Deixando transparecer uma certa fidelidade canina a Jonas Savimbi, ele falava de uma UNITA transvertida sob liderança de Samakuva, que, segundo Morgado, estava muito afastada dos princípios e ideais do Mungai.

Na missiva, criticava factos tais como a intriga cultivada pela «entourage» de Samakuva, o desprezo aos quadros mais competentes e dinâmicos, e a negligência em relação à situação dos antigos combatentes, desmobilizados, mutilados e viúvas do Galo Negro. Ele também considerava que a UNITA estava a alienar o papel de líder da oposição, e que as estruturas do partido, além de não serem respeitadas, são preenchidas com base em critérios como o oportunismo e o amiguismo. Na óptica do articulista, a ruptura com Samakuva era até certo ponto previsível, já que Morgado tinha sido um aliado circunstancial do actual líder da Unita. À altura da morte de Jonas Savimbi, Morgado, seu antigo médico-pessoal, encontrava-se em Lisboa, sendo o verdadeiro «patrão» das estruturas semi-clandestinas do Galo Negro em terras lusas, embora esse lugar podia ser exercido por outras figuras que lá se encontravam há mais tempo.

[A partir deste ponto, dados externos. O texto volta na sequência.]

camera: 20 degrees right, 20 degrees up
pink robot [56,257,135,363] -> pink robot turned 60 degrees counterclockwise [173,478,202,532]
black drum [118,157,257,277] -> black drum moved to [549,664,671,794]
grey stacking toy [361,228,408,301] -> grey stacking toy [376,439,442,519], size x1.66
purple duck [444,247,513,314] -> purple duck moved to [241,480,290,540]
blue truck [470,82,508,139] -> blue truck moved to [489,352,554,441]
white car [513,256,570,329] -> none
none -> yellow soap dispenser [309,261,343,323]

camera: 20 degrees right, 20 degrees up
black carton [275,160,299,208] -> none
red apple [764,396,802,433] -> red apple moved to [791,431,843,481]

Dizia-se que ao permanecer com Samakuva, fê-lo de certo modo contrariado. Apesar de médico, Morgado sempre teve mais inclinação para a política activa, facto testemunhado no passado pelas suas intervenções, discursos e declarações tonitruantes que agastaram o MPLA em Luanda. Mas Samakuva não lhe dera esse espaço político, acantonando-o no posto de secretário para a Saúde e Ambiente no Comité Permanente. Não era lá muito bem o que Morgado pretendia. Em consequência, o antigo médico pessoal de Savimbi foi murchando, murchando, murchando. Murchou ainda mais quando viu que nem aquilo que podia ser um lenitivo para a sua lenta hemorragia (o posto de ministro da Saúde no GURN) lhe foi dado – neste caso, não já por culpa de Samakuva, mas por obra de um inimigo ainda mais figadal como é o MPLA.

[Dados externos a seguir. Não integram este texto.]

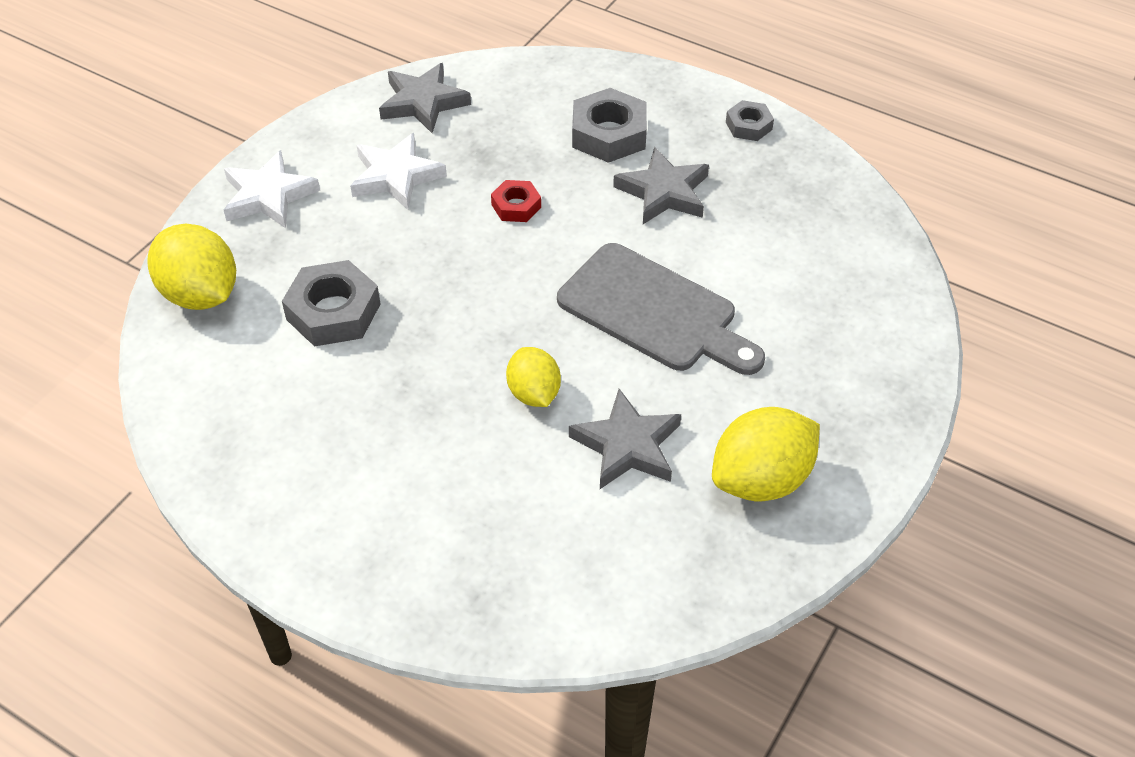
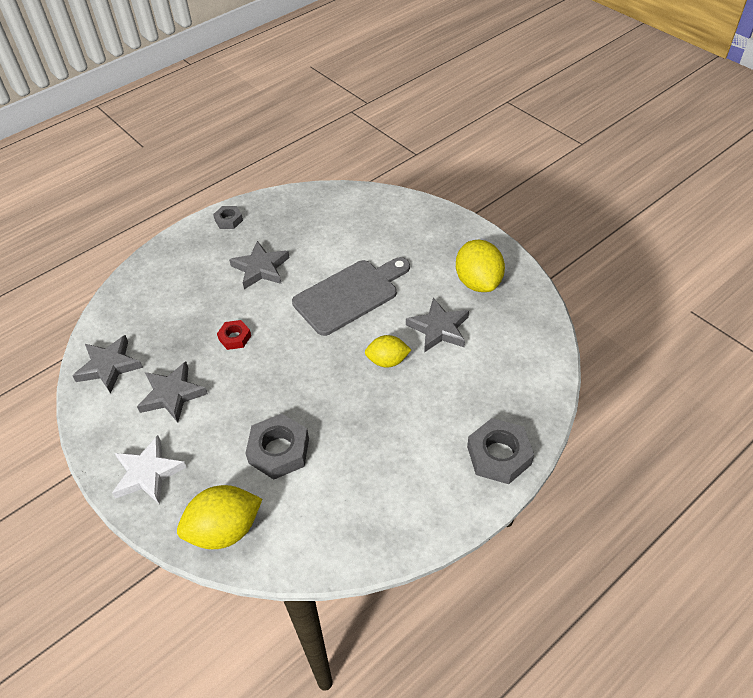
camera: 70 degrees left, 0 degrees up
white star [350,133,447,210] -> grey star [137,361,208,423]
grey nut [572,88,647,163] -> grey nut moved to [467,418,534,484]

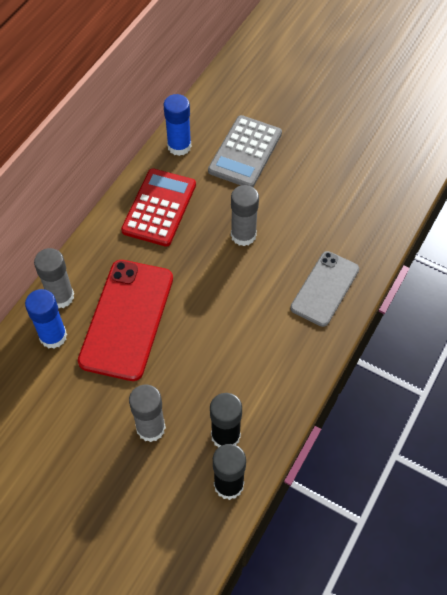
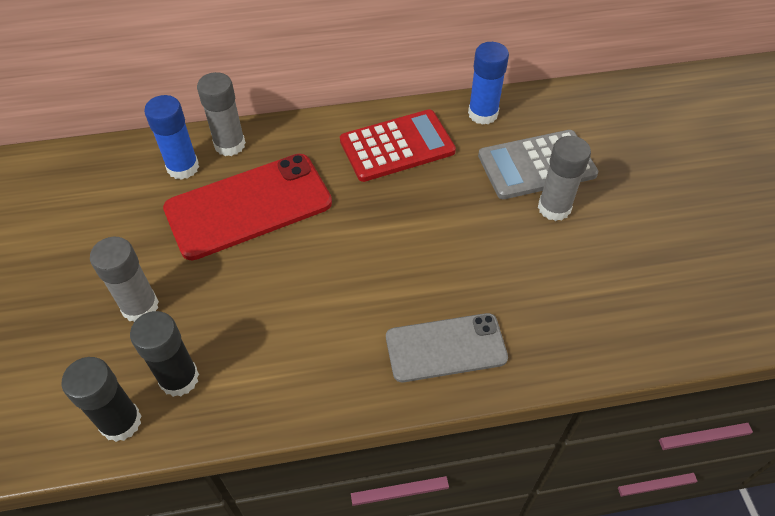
camera: 50 degrees right, 5 degrees down
grey glue stick [231,185,259,246] -> grey glue stick moved to [538,136,591,221]

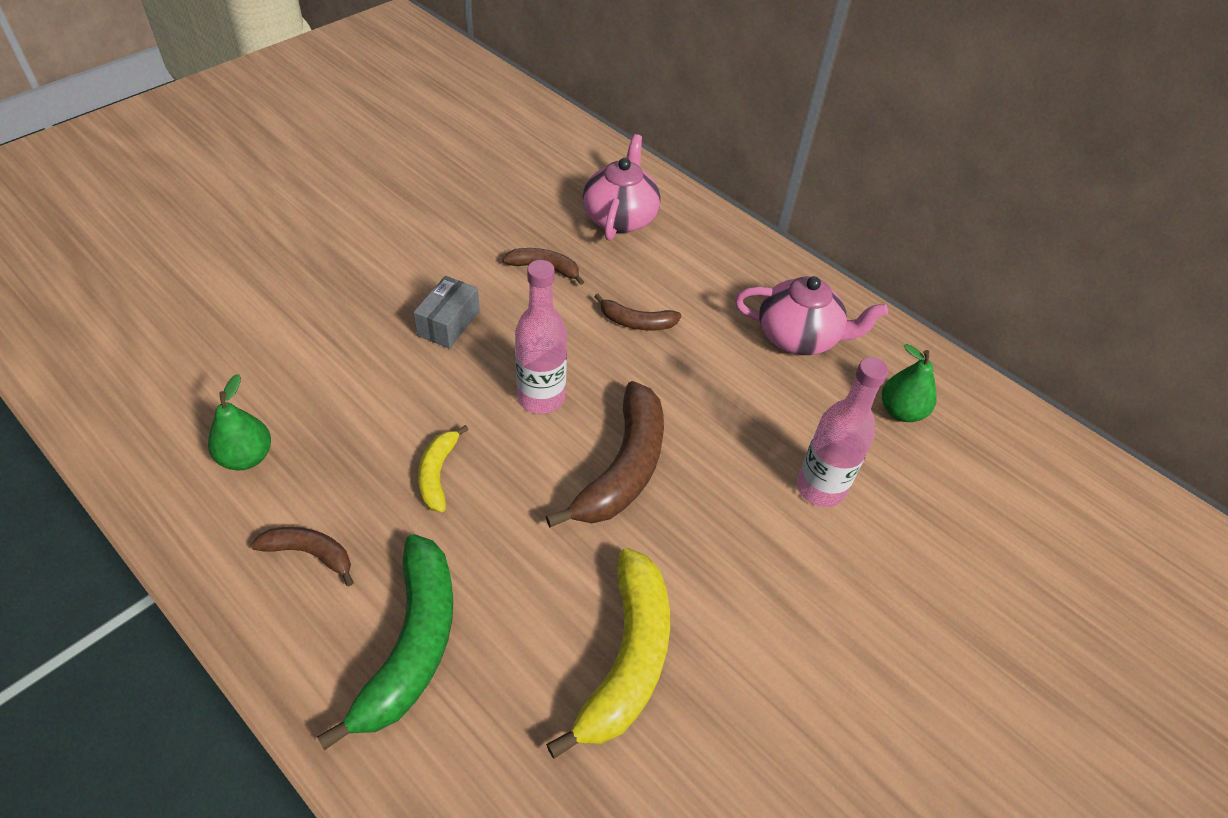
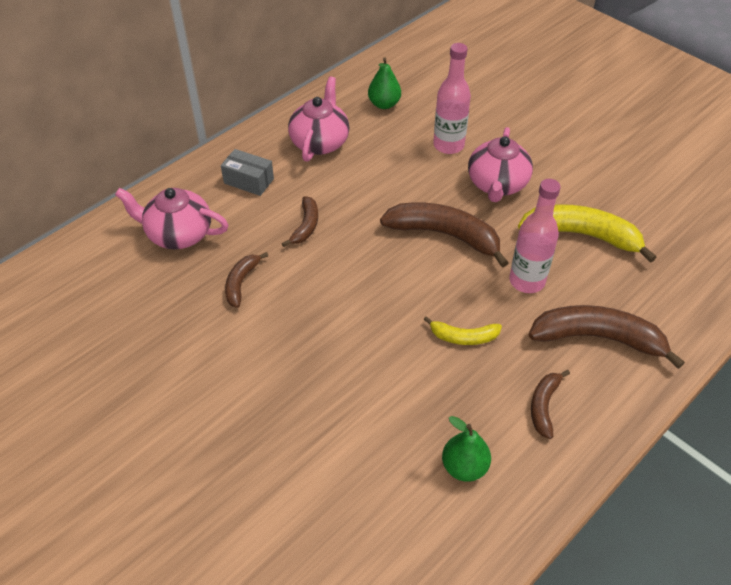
camera: 85 degrees left, 0 degrees up
green banana [317,534,453,750] -> brown banana [529,305,685,369]
grey box [413,276,480,349] -> grey box moved to [221,149,274,196]
pink bottle [515,260,567,414] -> pink bottle moved to [509,179,561,293]
none -> pink teapot [468,127,533,202]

Em relação a este último assunto, sabe-se que em pelo menos duas ocasiões viu o seu nome chumbado pelo partido governante quando o foi indicado para ocupar a pasta de ministro da Saúde. Em vida, Carlos Morgado terá deixado como sua «marca registada» o facto de os seus discursos comportarem uma série de «ruídos», num português fortemente mesclado com a pronúncia da língua nacional umbundu.